_WORK REQUIRED:_
Only lines containing the string "attendance" belong in the answer; copy all of them from the entries.

_RECORDS SHOWN:_
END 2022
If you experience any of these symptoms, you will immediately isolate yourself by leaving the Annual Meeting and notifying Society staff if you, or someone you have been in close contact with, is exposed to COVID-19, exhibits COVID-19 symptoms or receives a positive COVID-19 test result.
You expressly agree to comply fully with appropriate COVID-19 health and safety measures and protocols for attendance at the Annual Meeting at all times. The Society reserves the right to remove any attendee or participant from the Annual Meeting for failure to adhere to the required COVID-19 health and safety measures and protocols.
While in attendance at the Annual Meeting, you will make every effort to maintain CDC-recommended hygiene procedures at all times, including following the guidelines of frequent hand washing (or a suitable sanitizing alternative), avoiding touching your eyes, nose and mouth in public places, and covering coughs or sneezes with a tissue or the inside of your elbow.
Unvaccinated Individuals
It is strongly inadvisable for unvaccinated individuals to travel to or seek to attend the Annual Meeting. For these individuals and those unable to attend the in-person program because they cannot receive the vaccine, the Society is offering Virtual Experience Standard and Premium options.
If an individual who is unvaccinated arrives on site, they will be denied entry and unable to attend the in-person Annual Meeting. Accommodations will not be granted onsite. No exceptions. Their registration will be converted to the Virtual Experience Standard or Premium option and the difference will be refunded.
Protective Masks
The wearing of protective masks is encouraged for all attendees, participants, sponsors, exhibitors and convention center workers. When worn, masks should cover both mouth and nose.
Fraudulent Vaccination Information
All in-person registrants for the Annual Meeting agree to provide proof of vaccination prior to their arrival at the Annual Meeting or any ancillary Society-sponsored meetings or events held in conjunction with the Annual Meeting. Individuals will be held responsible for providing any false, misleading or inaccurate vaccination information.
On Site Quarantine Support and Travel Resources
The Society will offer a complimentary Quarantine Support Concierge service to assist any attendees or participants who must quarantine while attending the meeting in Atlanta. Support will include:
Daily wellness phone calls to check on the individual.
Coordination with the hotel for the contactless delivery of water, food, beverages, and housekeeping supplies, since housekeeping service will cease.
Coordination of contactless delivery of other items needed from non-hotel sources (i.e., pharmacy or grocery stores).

_WRITTEN ANSWER:_
You expressly agree to comply fully with appropriate COVID-19 health and safety measures and protocols for attendance at the Annual Meeting at all times. The Society reserves the right to remove any attendee or participant from the Annual Meeting for failure to adhere to the required COVID-19 health and safety measures and protocols.
While in attendance at the Annual Meeting, you will make every effort to maintain CDC-recommended hygiene procedures at all times, including following the guidelines of frequent hand washing (or a suitable sanitizing alternative), avoiding touching your eyes, nose and mouth in public places, and covering coughs or sneezes with a tissue or the inside of your elbow.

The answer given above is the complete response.